◆ RECORDS FOR THE TASK ◆

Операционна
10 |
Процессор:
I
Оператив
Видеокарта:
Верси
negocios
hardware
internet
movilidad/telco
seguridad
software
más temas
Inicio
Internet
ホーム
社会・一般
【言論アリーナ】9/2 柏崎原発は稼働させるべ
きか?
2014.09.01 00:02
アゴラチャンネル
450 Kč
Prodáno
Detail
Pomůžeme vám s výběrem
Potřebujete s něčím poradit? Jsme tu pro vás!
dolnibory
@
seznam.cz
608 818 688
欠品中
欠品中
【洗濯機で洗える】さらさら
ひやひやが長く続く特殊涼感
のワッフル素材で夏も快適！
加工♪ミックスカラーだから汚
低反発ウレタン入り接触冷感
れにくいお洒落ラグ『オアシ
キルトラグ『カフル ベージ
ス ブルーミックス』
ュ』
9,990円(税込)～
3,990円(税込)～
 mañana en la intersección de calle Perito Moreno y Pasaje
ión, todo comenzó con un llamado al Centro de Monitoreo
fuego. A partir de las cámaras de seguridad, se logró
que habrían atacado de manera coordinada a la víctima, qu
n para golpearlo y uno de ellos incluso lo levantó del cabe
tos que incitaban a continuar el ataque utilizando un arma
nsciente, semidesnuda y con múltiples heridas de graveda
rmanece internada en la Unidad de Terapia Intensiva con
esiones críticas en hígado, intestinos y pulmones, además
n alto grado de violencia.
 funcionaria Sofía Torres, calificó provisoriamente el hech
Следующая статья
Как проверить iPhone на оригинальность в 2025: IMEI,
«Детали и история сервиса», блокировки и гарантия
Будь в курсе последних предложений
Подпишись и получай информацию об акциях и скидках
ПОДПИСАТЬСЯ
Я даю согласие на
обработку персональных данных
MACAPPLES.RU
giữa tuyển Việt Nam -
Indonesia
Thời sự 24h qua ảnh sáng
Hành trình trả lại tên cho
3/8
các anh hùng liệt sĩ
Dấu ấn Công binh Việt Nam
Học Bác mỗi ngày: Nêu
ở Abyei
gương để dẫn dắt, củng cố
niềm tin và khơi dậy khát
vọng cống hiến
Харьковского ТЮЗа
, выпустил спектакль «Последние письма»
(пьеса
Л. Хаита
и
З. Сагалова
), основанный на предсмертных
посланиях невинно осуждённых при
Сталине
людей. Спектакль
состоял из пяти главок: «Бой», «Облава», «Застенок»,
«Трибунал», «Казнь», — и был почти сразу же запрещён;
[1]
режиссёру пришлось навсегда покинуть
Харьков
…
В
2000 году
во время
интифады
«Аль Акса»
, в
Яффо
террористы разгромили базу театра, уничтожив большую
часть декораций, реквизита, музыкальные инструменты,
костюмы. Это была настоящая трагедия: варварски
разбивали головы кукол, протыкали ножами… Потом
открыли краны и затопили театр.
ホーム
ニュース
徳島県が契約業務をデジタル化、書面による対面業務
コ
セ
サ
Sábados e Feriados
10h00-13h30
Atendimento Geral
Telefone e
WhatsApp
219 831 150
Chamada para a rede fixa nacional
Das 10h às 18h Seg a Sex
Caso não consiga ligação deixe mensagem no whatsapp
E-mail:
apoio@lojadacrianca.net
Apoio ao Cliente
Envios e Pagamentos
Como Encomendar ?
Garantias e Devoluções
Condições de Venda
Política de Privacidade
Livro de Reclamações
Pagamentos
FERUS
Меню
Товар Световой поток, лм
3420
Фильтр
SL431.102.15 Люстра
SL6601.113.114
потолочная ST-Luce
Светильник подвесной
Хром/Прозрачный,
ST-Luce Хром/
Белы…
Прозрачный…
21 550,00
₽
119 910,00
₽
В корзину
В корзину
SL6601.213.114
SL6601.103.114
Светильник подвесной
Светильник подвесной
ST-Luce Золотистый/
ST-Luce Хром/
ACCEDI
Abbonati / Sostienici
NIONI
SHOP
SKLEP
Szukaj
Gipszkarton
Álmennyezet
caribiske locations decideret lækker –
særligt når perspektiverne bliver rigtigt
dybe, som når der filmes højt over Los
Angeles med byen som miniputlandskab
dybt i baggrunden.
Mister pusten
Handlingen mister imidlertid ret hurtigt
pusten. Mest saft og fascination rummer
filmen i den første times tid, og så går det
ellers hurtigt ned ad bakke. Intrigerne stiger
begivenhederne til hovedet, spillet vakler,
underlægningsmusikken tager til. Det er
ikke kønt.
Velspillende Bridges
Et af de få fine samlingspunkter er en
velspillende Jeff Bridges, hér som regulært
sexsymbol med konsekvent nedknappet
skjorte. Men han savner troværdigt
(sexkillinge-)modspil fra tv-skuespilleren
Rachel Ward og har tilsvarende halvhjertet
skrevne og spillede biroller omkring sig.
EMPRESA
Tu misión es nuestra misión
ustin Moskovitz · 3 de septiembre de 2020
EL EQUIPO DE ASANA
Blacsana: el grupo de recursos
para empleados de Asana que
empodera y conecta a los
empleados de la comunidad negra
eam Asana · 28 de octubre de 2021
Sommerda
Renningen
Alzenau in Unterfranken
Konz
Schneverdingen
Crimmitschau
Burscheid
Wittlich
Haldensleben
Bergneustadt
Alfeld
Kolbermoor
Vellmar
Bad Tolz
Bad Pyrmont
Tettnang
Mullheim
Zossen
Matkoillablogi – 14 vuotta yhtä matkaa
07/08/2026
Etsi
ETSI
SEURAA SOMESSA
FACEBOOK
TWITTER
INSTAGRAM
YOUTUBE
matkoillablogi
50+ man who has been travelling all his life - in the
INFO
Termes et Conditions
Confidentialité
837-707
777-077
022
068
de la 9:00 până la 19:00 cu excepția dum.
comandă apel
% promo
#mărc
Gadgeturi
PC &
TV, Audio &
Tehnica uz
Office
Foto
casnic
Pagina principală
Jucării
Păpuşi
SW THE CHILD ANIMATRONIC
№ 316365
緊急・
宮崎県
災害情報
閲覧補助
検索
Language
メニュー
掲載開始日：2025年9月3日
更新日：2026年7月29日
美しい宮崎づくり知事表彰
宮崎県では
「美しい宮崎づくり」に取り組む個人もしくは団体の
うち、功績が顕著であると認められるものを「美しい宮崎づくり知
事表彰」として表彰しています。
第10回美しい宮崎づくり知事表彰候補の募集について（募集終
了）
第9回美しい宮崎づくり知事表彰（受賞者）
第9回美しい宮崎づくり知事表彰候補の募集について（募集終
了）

◆ YOUR GOAL ◆
For every row, render its text as a JSON list of strings, with one string per line and blank lines omitted.

◆ ANSWER TO THIS PROBLEM ◆
[
  "Операционна",
  "10 |",
  "Процессор:",
  "I",
  "Оператив",
  "Видеокарта:",
  "Верси",
  "negocios",
  "hardware",
  "internet",
  "movilidad/telco",
  "seguridad",
  "software",
  "más temas",
  "Inicio",
  "Internet",
  "ホーム",
  "社会・一般",
  "【言論アリーナ】9/2 柏崎原発は稼働させるべ",
  "きか?",
  "2014.09.01 00:02",
  "アゴラチャンネル",
  "450 Kč",
  "Prodáno",
  "Detail",
  "Pomůžeme vám s výběrem",
  "Potřebujete s něčím poradit? Jsme tu pro vás!",
  "dolnibory",
  "@",
  "seznam.cz",
  "608 818 688",
  "欠品中",
  "欠品中",
  "【洗濯機で洗える】さらさら",
  "ひやひやが長く続く特殊涼感",
  "のワッフル素材で夏も快適！",
  "加工♪ミックスカラーだから汚",
  "低反発ウレタン入り接触冷感",
  "れにくいお洒落ラグ『オアシ",
  "キルトラグ『カフル ベージ",
  "ス ブルーミックス』",
  "ュ』",
  "9,990円(税込)～",
  "3,990円(税込)～",
  " mañana en la intersección de calle Perito Moreno y Pasaje",
  "ión, todo comenzó con un llamado al Centro de Monitoreo",
  "fuego. A partir de las cámaras de seguridad, se logró",
  "que habrían atacado de manera coordinada a la víctima, qu",
  "n para golpearlo y uno de ellos incluso lo levantó del cabe",
  "tos que incitaban a continuar el ataque utilizando un arma",
  "nsciente, semidesnuda y con múltiples heridas de graveda",
  "rmanece internada en la Unidad de Terapia Intensiva con",
  "esiones críticas en hígado, intestinos y pulmones, además",
  "n alto grado de violencia.",
  " funcionaria Sofía Torres, calificó provisoriamente el hech",
  "Следующая статья",
  "Как проверить iPhone на оригинальность в 2025: IMEI,",
  "«Детали и история сервиса», блокировки и гарантия",
  "Будь в курсе последних предложений",
  "Подпишись и получай информацию об акциях и скидках",
  "ПОДПИСАТЬСЯ",
  "Я даю согласие на",
  "обработку персональных данных",
  "MACAPPLES.RU",
  "giữa tuyển Việt Nam -",
  "Indonesia",
  "Thời sự 24h qua ảnh sáng",
  "Hành trình trả lại tên cho",
  "3/8",
  "các anh hùng liệt sĩ",
  "Dấu ấn Công binh Việt Nam",
  "Học Bác mỗi ngày: Nêu",
  "ở Abyei",
  "gương để dẫn dắt, củng cố",
  "niềm tin và khơi dậy khát",
  "vọng cống hiến",
  "Харьковского ТЮЗа",
  ", выпустил спектакль «Последние письма»",
  "(пьеса",
  "Л. Хаита",
  "и",
  "З. Сагалова",
  "), основанный на предсмертных",
  "посланиях невинно осуждённых при",
  "Сталине",
  "людей. Спектакль",
  "состоял из пяти главок: «Бой», «Облава», «Застенок»,",
  "«Трибунал», «Казнь», — и был почти сразу же запрещён;",
  "[1]",
  "режиссёру пришлось навсегда покинуть",
  "Харьков",
  "…",
  "В",
  "2000 году",
  "во время",
  "интифады",
  "«Аль Акса»",
  ", в",
  "Яффо",
  "террористы разгромили базу театра, уничтожив большую",
  "часть декораций, реквизита, музыкальные инструменты,",
  "костюмы. Это была настоящая трагедия: варварски",
  "разбивали головы кукол, протыкали ножами… Потом",
  "открыли краны и затопили театр.",
  "ホーム",
  "ニュース",
  "徳島県が契約業務をデジタル化、書面による対面業務",
  "コ",
  "セ",
  "サ",
  "Sábados e Feriados",
  "10h00-13h30",
  "Atendimento Geral",
  "Telefone e",
  "WhatsApp",
  "219 831 150",
  "Chamada para a rede fixa nacional",
  "Das 10h às 18h Seg a Sex",
  "Caso não consiga ligação deixe mensagem no whatsapp",
  "E-mail:",
  "apoio@lojadacrianca.net",
  "Apoio ao Cliente",
  "Envios e Pagamentos",
  "Como Encomendar ?",
  "Garantias e Devoluções",
  "Condições de Venda",
  "Política de Privacidade",
  "Livro de Reclamações",
  "Pagamentos",
  "FERUS",
  "Меню",
  "Товар Световой поток, лм",
  "3420",
  "Фильтр",
  "SL431.102.15 Люстра",
  "SL6601.113.114",
  "потолочная ST-Luce",
  "Светильник подвесной",
  "Хром/Прозрачный,",
  "ST-Luce Хром/",
  "Белы…",
  "Прозрачный…",
  "21 550,00",
  "₽",
  "119 910,00",
  "₽",
  "В корзину",
  "В корзину",
  "SL6601.213.114",
  "SL6601.103.114",
  "Светильник подвесной",
  "Светильник подвесной",
  "ST-Luce Золотистый/",
  "ST-Luce Хром/",
  "ACCEDI",
  "Abbonati / Sostienici",
  "NIONI",
  "SHOP",
  "SKLEP",
  "Szukaj",
  "Gipszkarton",
  "Álmennyezet",
  "caribiske locations decideret lækker –",
  "særligt når perspektiverne bliver rigtigt",
  "dybe, som når der filmes højt over Los",
  "Angeles med byen som miniputlandskab",
  "dybt i baggrunden.",
  "Mister pusten",
  "Handlingen mister imidlertid ret hurtigt",
  "pusten. Mest saft og fascination rummer",
  "filmen i den første times tid, og så går det",
  "ellers hurtigt ned ad bakke. Intrigerne stiger",
  "begivenhederne til hovedet, spillet vakler,",
  "underlægningsmusikken tager til. Det er",
  "ikke kønt.",
  "Velspillende Bridges",
  "Et af de få fine samlingspunkter er en",
  "velspillende Jeff Bridges, hér som regulært",
  "sexsymbol med konsekvent nedknappet",
  "skjorte. Men han savner troværdigt",
  "(sexkillinge-)modspil fra tv-skuespilleren",
  "Rachel Ward og har tilsvarende halvhjertet",
  "skrevne og spillede biroller omkring sig.",
  "EMPRESA",
  "Tu misión es nuestra misión",
  "ustin Moskovitz · 3 de septiembre de 2020",
  "EL EQUIPO DE ASANA",
  "Blacsana: el grupo de recursos",
  "para empleados de Asana que",
  "empodera y conecta a los",
  "empleados de la comunidad negra",
  "eam Asana · 28 de octubre de 2021",
  "Sommerda",
  "Renningen",
  "Alzenau in Unterfranken",
  "Konz",
  "Schneverdingen",
  "Crimmitschau",
  "Burscheid",
  "Wittlich",
  "Haldensleben",
  "Bergneustadt",
  "Alfeld",
  "Kolbermoor",
  "Vellmar",
  "Bad Tolz",
  "Bad Pyrmont",
  "Tettnang",
  "Mullheim",
  "Zossen",
  "Matkoillablogi – 14 vuotta yhtä matkaa",
  "07/08/2026",
  "Etsi",
  "ETSI",
  "SEURAA SOMESSA",
  "FACEBOOK",
  "TWITTER",
  "INSTAGRAM",
  "YOUTUBE",
  "matkoillablogi",
  "50+ man who has been travelling all his life - in the",
  "INFO",
  "Termes et Conditions",
  "Confidentialité",
  "837-707",
  "777-077",
  "022",
  "068",
  "de la 9:00 până la 19:00 cu excepția dum.",
  "comandă apel",
  "% promo",
  "#mărc",
  "Gadgeturi",
  "PC &",
  "TV, Audio &",
  "Tehnica uz",
  "Office",
  "Foto",
  "casnic",
  "Pagina principală",
  "Jucării",
  "Păpuşi",
  "SW THE CHILD ANIMATRONIC",
  "№ 316365",
  "緊急・",
  "宮崎県",
  "災害情報",
  "閲覧補助",
  "検索",
  "Language",
  "メニュー",
  "掲載開始日：2025年9月3日",
  "更新日：2026年7月29日",
  "美しい宮崎づくり知事表彰",
  "宮崎県では",
  "「美しい宮崎づくり」に取り組む個人もしくは団体の",
  "うち、功績が顕著であると認められるものを「美しい宮崎づくり知",
  "事表彰」として表彰しています。",
  "第10回美しい宮崎づくり知事表彰候補の募集について（募集終",
  "了）",
  "第9回美しい宮崎づくり知事表彰（受賞者）",
  "第9回美しい宮崎づくり知事表彰候補の募集について（募集終",
  "了）"
]